5 Things to Know About ELSS Funds Before Investing

ELSS or Equity Linked Savings Fund invests in the stock market. It comes with a lock-in period of 3 years which is the shortest among all tax saving options. Fund managers usually pick securities of companies that have promising growth potential. You can enjoy tax benefits and higher return potential as well. This combination can lead to good post-tax returns.

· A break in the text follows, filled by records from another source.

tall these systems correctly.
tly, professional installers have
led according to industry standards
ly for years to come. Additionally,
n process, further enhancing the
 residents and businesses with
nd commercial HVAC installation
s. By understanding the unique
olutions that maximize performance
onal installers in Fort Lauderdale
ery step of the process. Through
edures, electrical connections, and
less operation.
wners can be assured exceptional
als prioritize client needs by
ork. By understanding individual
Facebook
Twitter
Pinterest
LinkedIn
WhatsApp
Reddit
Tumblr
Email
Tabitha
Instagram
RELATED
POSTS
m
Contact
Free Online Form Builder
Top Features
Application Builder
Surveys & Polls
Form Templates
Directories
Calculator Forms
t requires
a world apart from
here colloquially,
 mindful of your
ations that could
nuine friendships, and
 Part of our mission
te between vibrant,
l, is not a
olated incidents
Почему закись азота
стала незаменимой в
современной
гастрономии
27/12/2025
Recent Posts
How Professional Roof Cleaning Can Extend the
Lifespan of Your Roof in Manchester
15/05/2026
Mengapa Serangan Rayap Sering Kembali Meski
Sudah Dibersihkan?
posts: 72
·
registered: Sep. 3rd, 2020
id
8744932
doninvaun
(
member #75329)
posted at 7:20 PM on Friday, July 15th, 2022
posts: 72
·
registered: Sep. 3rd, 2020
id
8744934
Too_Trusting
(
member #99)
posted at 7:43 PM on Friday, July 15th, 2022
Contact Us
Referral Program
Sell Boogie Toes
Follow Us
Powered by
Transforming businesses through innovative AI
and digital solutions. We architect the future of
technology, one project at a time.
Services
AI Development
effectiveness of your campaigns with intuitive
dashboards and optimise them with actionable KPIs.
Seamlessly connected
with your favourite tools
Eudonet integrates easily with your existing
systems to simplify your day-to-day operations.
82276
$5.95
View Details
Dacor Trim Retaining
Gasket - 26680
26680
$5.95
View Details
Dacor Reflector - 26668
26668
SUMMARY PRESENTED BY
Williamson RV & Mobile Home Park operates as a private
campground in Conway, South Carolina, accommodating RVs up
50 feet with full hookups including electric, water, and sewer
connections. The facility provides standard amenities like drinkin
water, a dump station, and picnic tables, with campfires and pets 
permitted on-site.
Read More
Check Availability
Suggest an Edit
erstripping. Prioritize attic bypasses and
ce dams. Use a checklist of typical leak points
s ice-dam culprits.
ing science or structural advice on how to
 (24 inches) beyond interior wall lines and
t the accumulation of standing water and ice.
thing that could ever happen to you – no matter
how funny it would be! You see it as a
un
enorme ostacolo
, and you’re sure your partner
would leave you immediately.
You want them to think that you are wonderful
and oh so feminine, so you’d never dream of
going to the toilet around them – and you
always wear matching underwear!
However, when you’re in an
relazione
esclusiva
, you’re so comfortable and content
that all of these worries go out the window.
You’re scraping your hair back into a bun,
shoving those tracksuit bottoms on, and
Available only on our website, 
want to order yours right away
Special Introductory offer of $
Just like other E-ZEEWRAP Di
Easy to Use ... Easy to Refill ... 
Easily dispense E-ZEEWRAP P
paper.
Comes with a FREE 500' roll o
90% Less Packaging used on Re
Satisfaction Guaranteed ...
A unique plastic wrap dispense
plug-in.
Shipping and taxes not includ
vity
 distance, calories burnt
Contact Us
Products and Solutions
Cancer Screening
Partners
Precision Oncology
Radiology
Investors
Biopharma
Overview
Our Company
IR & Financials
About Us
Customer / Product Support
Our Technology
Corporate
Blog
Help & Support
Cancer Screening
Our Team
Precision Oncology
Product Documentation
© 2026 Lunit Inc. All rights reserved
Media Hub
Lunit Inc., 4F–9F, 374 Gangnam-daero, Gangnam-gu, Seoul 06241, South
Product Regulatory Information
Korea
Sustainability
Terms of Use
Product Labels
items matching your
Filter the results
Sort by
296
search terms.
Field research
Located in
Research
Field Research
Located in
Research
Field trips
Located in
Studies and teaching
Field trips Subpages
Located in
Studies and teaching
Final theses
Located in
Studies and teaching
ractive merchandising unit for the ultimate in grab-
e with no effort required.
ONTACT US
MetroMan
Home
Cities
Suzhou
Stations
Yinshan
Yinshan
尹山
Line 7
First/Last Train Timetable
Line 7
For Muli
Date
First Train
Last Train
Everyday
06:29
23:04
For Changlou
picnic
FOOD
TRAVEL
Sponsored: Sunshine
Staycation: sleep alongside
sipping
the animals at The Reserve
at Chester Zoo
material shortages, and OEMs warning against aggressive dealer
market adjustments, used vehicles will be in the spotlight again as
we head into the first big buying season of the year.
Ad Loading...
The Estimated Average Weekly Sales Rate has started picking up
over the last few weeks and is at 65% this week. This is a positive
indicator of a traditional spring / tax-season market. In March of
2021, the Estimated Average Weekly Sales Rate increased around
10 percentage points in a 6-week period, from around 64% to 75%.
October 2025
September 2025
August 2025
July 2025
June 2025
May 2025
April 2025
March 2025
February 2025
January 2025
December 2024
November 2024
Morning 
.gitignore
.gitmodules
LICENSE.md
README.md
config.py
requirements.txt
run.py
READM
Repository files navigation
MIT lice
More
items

Given these benefits and figures, ELSS happens to be the most efficient way to grow wealth. But it is important to know a few things before investing. Have a look.

1. Tax Implications

You can claim a tax rebate by investing in ELSS. The deduction is up to ₹1.5 lakhs under the Section 80C of Income Tax Act, 1961. This can help you save up to ₹46, 800 annually. ELSS tax benefit can be claimed when you file the returns for a given year. However, your income will be taxable at 10% if the long-term capital gain is worth ₹1 lakh, as per the Union Budget 2020.

2. Equity Market Exposure

ELSS could be your entry point to the world of stock markets. You can start with an SIP with as little as ₹500. Investors do not have to wait for the right market timing. You can also benefit from a diversified portfolio that is managed by a professional. Enjoy the growth potential of equity stocks if you can park your funds for 3 years without hassle.

3. Stay Invested  

The ELSS comes with short lock-in tenure. But it is a good idea not to withdraw early; especially if the funds are performing well. Mutual funds of India have always done better when held for a longer period, preferably 7-10 years. Therefore, extend the period as much as possible. This can help you build corpus to fulfil big goals and aspirations.

4. Moderately Risky

ELSS might not be suitable for risk-averse or budding investors. This is because it is likely to see fluctuations in NAV. But if you have a moderately high-risk appetite and are seeking capital appreciation, ELSS could be useful. You have to stay invested for a longer timeline. It can keep you protected against volatility which the funds might face in short term.

5. Investment through SIP

This is the ideal way to invest for beginners and pro-investors. Regular investment through small amounts in equities can bring about better compounding advantages. In fact, you can buy more stocks due to the rupee cost advantage. It can also help develop financial discipline for both salaried and self-employed individuals. Good savings and investment habits will allow you to weather all periods of crises. All mutual funds are subjected to market risks. Similarly, ELSS also comes with its share of risks. Therefore, it is always recommended to read the terms and conditions beforehand. Also important is to compare fund performance with its benchmark and competitors to look for consistency. Consider taking a look at the history of the financial company and the fund manager.